A contrario, la gauche estime ce projet inefficace et profondément discriminatoire. Ainsi, le député d’Ensemble à Gauche Rémy Pagani y voit la preuve que «le fond de commerce du MCG, c’est la haine». Lui défend l’égalité de traitement «pour tous les salariés» indépendamment de leur temps de résidence, rappelant «le scandale des saisonniers qui payaient des impôts sans en profiter». Il refuse donc de transiger. «Tous ceux qui cotisent ont droit à des prestations». Caroline Marti (PS), elle, souligne que cette loi «ne réglera pas du tout le problème» des listes d’attente débordantes. D’autre part, elle observe que les personnes fraîchement installées à Genève ne vont pas disparaître par magie. «Leur mal-logement sera simplement prolongé. Cela engorgera les foyers, les hôtels sociaux, des solutions qui coûtent extrêmement cher à l’Etat.»

Sébastien Desfayes, député PDC, le conteste, dès lors que la loi contient la formule «en principe», permettant des dérogations en cas d’urgence. «Elles sont déjà possibles et appliquées aujourd’hui, elles le demeureront. 20% du parc des fondations immobilières de droit public est d’ailleurs réservé à ces cas.» Pour lui, il s’agit donc de «donner un coup de pouce» aux Genevois appauvris par «le chômage, la précarité, les petites retraites, le divorce. J’y vois un principe de solidarité et de bon sens.»

Contre «le tourisme social»

Il avance un autre objectif qui marque une ligne de fracture avec la gauche: la volonté de ne pas créer d’appel d’air pour «un tourisme social qu’il est impossible de nier», alors que «le territoire est exigu et les finances cantonales mal en point. Il ne faut donc pas construire que des logements sociaux au détriment de la campagne et de la mixité sociale.» A l’inverse, le député Vert Christian Bavarel juge le projet du MCG absurde en ce qu’il «ne libère ni ne crée aucun nouveau logement: on force les gens à vivre dans du trop petit, et on crée des frontaliers», que leurs petits moyens obligent à se loger en France voisine.

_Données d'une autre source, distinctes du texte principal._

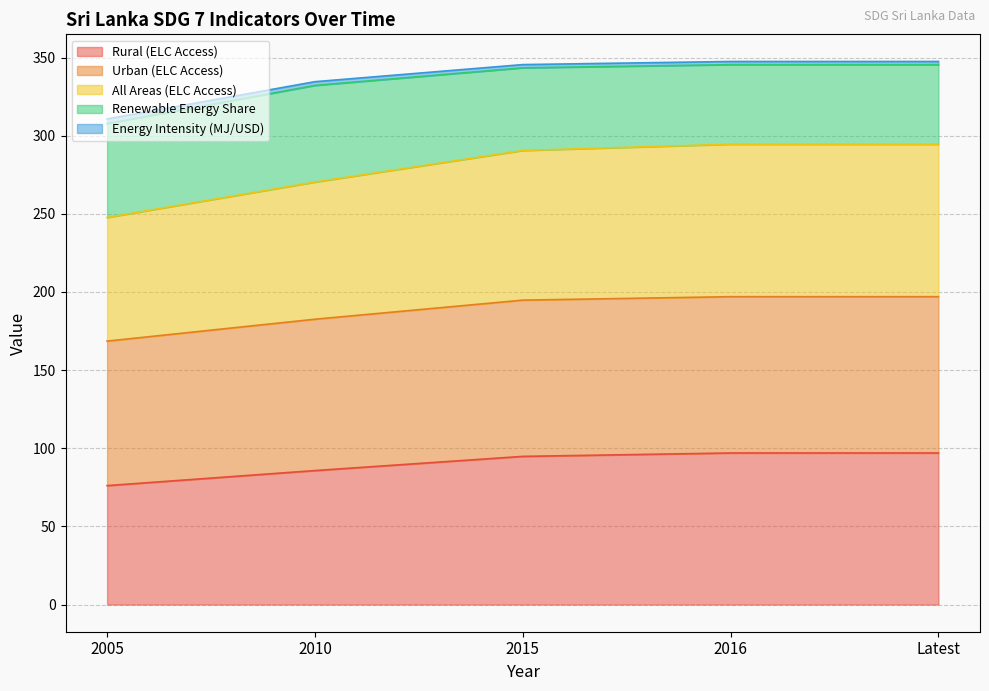

Does the chart display data point markers on the line(s)?

No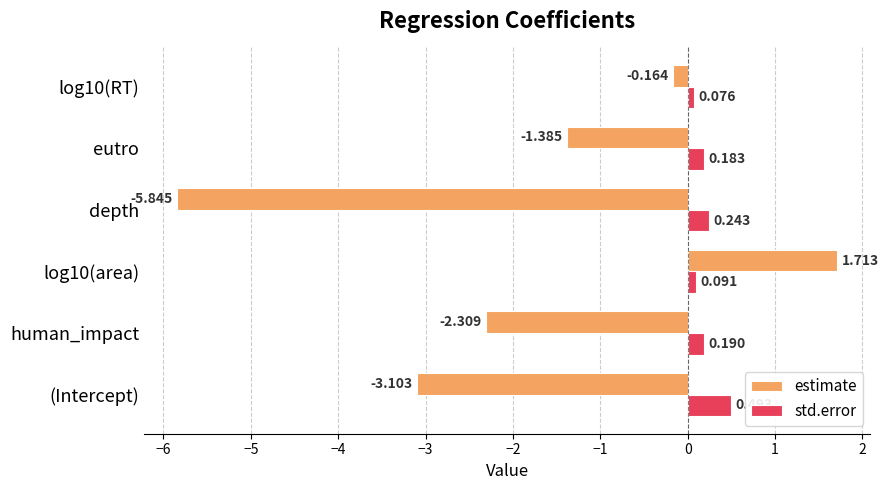

At how many categories does at least one series exceed 0?

6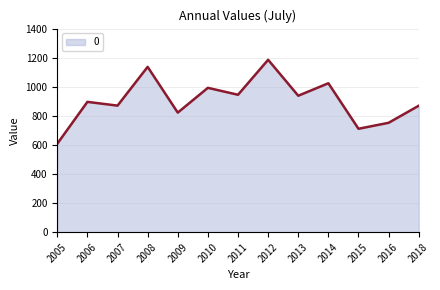

Which has a higher value, 2013 or 2005?

2013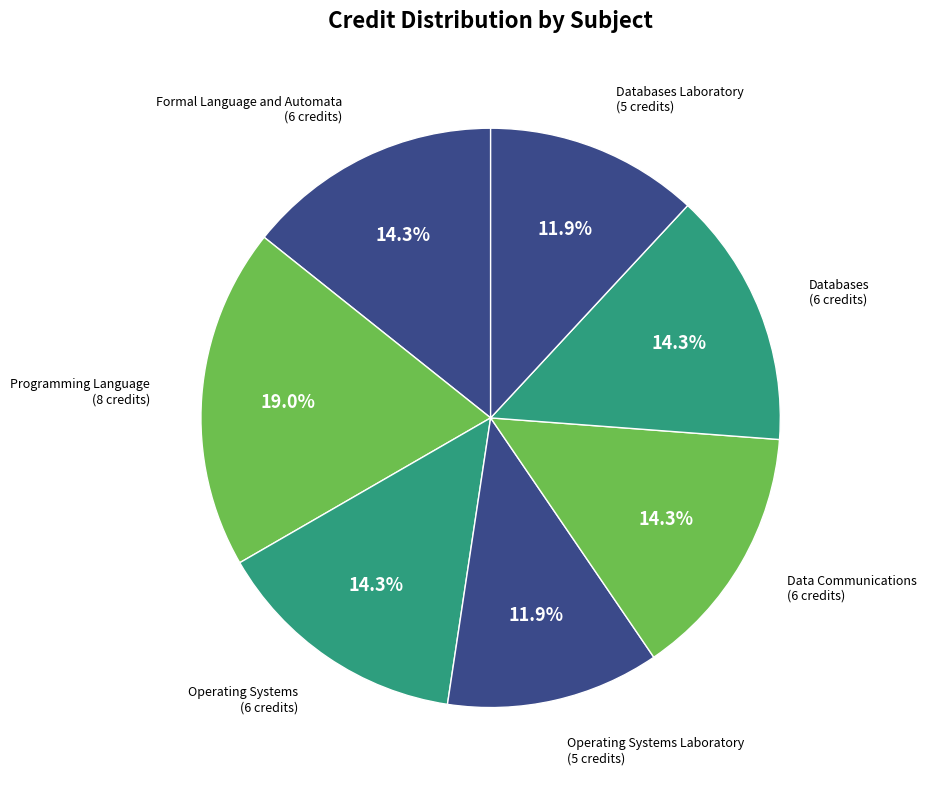

How many slices are in this pie chart?

7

Le Conseil d’Etat défavorable

L’écologiste conteste donc le point de vue du PLR Cyril Aellen, qui note que «dans toutes les communes, les maires PLR souhaitent que les logements soient bâtis pour leurs administrés. Ce qui est valable pour les communes doit aussi l’être au plan cantonal. Il s’agit de construire pour nos enfants.» Or, pour Christian Bavarel, ce projet va justement entraver les Genevois désireux de revenir vivre dans le canton après un séjour à Nyon ou en Haute-Savoie après un divorce, par exemple. «Devoir attendre deux ans pour un logement, c’est déjà long. Alors quatre ans… C’est plus que la durée du cycle d’orientation pour un enfant.» Cet éventuel pensum n’émeut pas Marc Falquet. «Ils ont choisi d’habiter ailleurs, il faut assumer. On ne peut pas gagner sur tous les tableaux.»

Le Conseil d’Etat, lui, est défavorable à cette loi. Il juge qu’elle ne favorisera pas les Genevois, «puisque plus de 80% des personnes en attente d’un logement social sont déjà établies à Genève depuis plus de cinq ans». Et il avance qu’elle ne résoudra pas le déséquilibre actuel entre les besoins sociaux et l’offre. Il plaide pour «une politique sociale du logement (…) permettant d’édifier des logements de toutes les catégories».